SN2 Reaction Lecture Notes

Overview of SN2 Reaction

• SN2 stands for second-order nucleophilic substitution.
• Substitution Reaction: Incoming nucleophile replaces the leaving group on the substrate.
• Nucleophilic: Involves a nucleophile.
• Second-Order: Both nucleophile and substrate are involved in the rate-determining step.
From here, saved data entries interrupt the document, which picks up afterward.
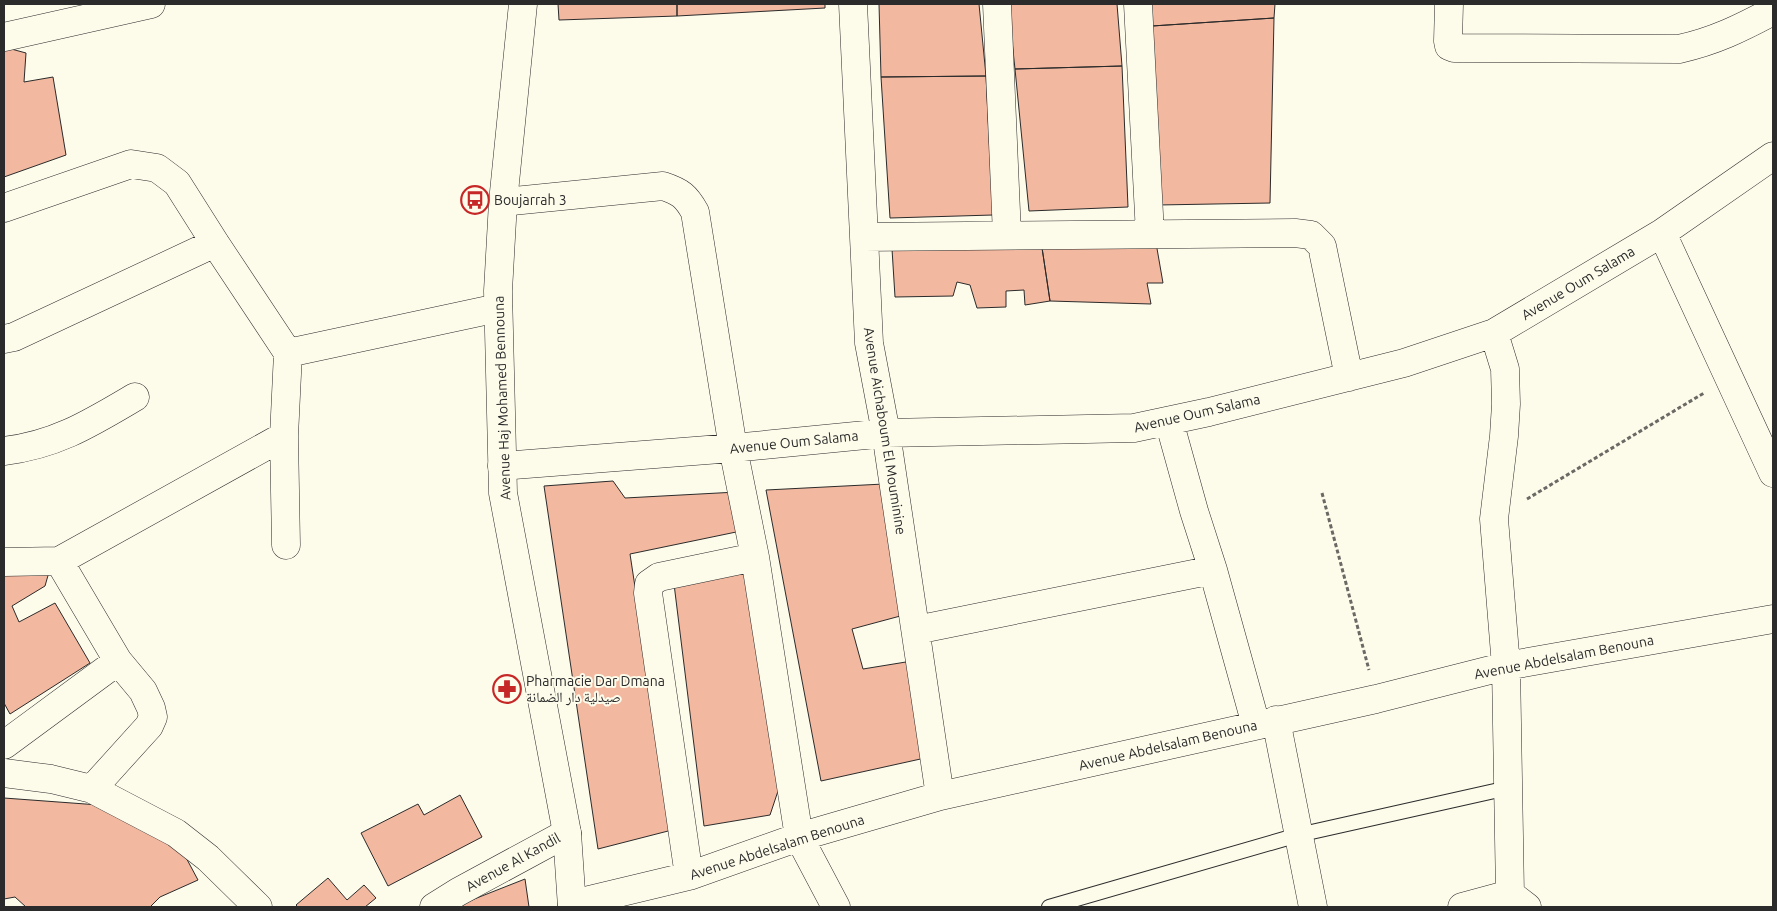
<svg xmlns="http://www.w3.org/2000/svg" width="1777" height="911" font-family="Ubuntu,'Noto Naskh Arabic',sans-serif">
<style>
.building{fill:#f2b8a0;stroke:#2b2b2b}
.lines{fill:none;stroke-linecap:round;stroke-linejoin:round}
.lane-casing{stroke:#2b2b2b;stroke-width:16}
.street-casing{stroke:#2b2b2b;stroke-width:29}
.secondary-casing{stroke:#2b2b2b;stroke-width:29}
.path{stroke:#6a6964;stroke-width:3;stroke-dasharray:4 2.5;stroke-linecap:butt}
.lane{stroke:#fdfbea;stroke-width:14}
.street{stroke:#fdfbea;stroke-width:28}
.secondary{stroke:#fdfbea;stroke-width:28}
.labels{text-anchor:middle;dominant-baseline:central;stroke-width:4;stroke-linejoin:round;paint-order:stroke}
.poi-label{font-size:14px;fill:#2b2b2b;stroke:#fdfbea;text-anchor:start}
.street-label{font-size:14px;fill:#2b2b2b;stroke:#fdfbea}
</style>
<rect width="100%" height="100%" fill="#fdfbea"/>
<!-- building -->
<path class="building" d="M558,4h119v12l-118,4z
M677,4h148v4l-148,8z
M879,4h100l7,72 -105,1z
M1008,4h109l5,62 -107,3z
M1151,4h124l-1,14 -122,8z
M1274,18l-4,185 -112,2 -6,-179z
M4,47l22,6 -2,29 29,-5 13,78 -62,22z
M1122,66l6,141 -99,4 -14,-142z
M986,76l7,139 -103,3 -9,-141z
M1155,237l8,46h-16l4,21 -101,-3 -9,-60z
M1041,241l9,60 -25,4 -1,-15 -18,1v16l-29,1 -7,-23 -13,-3 -4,14 -58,1 -3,-48z
M613,481l12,17 112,-6 4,39 -111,23 42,276 -74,19 -54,-363z
M884,484l20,131 -52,14 11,40 49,-8 13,97 -104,23 -55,-291z
M51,565l-6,21 -33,20 7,16 36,-19 35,60 -80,51 -6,-11v-137z
M749,572l31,213 -10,30 -66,11 -30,-242z
M460,795l22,42 -94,49 -27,-53 57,-29 6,11z
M4,798l95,7 84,47 15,28 -38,17 -10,10h-124l-11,-10 -11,2z
M328,878l19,22 17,-15 12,13 -11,9h-67l-2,-2z
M525,879l4,28h-75z"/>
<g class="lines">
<defs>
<path id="lane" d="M1049,907l249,-72 210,-47"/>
<path id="street" d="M853,4l16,339 17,90 54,363
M997,4l10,231
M1138,4l12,230
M1449,4l-1,37 1,5 5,2 225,1c36,-8 62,-21 94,-38
M4,37l147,-33
M503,202l160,-16c18,6 23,10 32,26l38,236 22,109 44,280 37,70
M4,208l127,-44 26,4 20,15 38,60 73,110 -4,83 2,109
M1662,233l111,240
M864,237l431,-4 16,2 11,11 27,131
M1494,333l11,36 1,35 -2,32 -10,83 12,147 4,228 17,13
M4,339l10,-2 201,-94
M288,353l210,-45
M1169,421l25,90 19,59 43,155
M4,451c52,-6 87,-28 131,-54
M502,466l231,-18 153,-15 248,-5 75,-16 195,-49 90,-30 168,-100 111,-77
M59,561l59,100 25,30 8,17 2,9 -4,9 -57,63
M4,562l55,-1 225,-125
M916,630l297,-60
M1276,720l37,187
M4,745l114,-84
M4,773l47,6 41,10 84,44 32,25 50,49
M689,876l-41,-283 1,-9 10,-7 96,-20
M572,904l117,-28 110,-39 141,-41 436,-97 130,-33 267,-47
M434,907l24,-15 109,-59
M1462,907l48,-13"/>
<path id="secondary" d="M523,4l-20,198 -5,89 5,202 64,340 5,74"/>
</defs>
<!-- lane casing -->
<use href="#lane" class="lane-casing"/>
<!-- street casing -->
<use href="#street" class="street-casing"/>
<!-- secondary casing -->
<use href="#secondary" class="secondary-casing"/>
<!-- path -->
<path class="path" d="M1322,493l47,177
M1527,499l177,-106"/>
<!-- lane -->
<use href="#lane" class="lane"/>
<!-- street -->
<use href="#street" class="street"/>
<!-- secondary -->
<use href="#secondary" class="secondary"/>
</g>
<!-- icons -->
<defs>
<symbol id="bus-ring" viewBox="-11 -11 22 22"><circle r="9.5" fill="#fdfbea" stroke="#c62828" stroke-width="1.5"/><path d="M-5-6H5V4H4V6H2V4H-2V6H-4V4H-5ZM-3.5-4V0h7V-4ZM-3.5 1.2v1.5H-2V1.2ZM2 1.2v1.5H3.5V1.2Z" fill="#c62828"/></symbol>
<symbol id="pharmacy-ring" viewBox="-11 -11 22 22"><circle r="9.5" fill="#fdfbea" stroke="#c62828" stroke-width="1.5"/><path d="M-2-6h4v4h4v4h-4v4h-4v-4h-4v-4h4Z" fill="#c62828"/></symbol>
</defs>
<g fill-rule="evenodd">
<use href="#bus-ring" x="459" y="184" width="32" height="32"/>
<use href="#pharmacy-ring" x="491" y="673" width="32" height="32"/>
</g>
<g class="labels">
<!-- poi labels -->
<g class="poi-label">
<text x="494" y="200">Boujarrah 3</text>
<text x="526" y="681">Pharmacie Dar Dmana<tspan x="526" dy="16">صيدلية دار الضمانة</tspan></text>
</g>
<!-- street labels -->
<g class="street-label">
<text transform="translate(1578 283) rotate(-31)">Avenue Oum Salama</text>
<text transform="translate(502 398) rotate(-92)">Avenue Haj Mohamed Bennouna</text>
<text transform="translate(1197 413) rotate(-13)">Avenue Oum Salama</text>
<text transform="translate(885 431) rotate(81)">Avenue Aichaboum El Mouminine</text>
<text transform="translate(794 442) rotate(-6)">Avenue Oum Salama</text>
<text transform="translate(1564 657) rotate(-11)">Avenue Abdelsalam Benouna</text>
<text transform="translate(1168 745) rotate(-13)">Avenue Abdelsalam Benouna</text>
<text transform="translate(777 847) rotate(-18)">Avenue Abdelsalam Benouna</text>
<text transform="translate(513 862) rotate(-29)">Avenue Al Kandil</text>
</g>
</g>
<!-- border -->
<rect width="1777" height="911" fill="none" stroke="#2b2b2b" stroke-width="10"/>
</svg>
General Reaction Mechanism

• Components:
  • Nucleophile: Electron donor.
  • Substrate (Electrophile): Often an alkyl halide.
  • Leaving Group: Halide, which exits with bonding electrons, becoming negatively charged.
• Reaction Process:
  • Nucleophile attacks the most electrophilic atom of the substrate (carbon attached to halide).
  • Electrophilic carbon has a partial positive charge due to bond dipole with halogen.
  • Formation of a new bond between nucleophile and carbon.
  • Breaking of the bond between carbon and leaving group.

Transition State

• Highest energy point between reactants and products.
• Bond between nucleophile and carbon forms while bond between carbon and leaving group breaks.

Example SN2 Reaction

• Reactants:
  • Nucleophile: Hydroxide ion.
  • Substrate/Electrophile: Iodomethane.
• Products:
  • Methanol (new bond formed).
  • Iodide (leaving group).
• Mechanism:
  • Nucleophile attacks carbon of electrophile.
  • Iodide leaving group is displaced.
  • Transition state involves hydroxide-carbon bond forming and carbon-iodine bond breaking.
• Electron Movement:
  • Nucleophile donates an electron pair to form bond between oxygen and carbon.
  • Electrophile accepts electrons to form new bond.

Kinetics of SN2 Reaction

• One-Step Mechanism: Second order, with first order in each reactant.
• Rate Information:
  • Doubling concentration of either reactant doubles the reaction rate.
  • Indicates rate is first order in each reactant and second order overall.
• Role of SN2: Both reactants are involved in the rate-determining step (only step of the mechanism).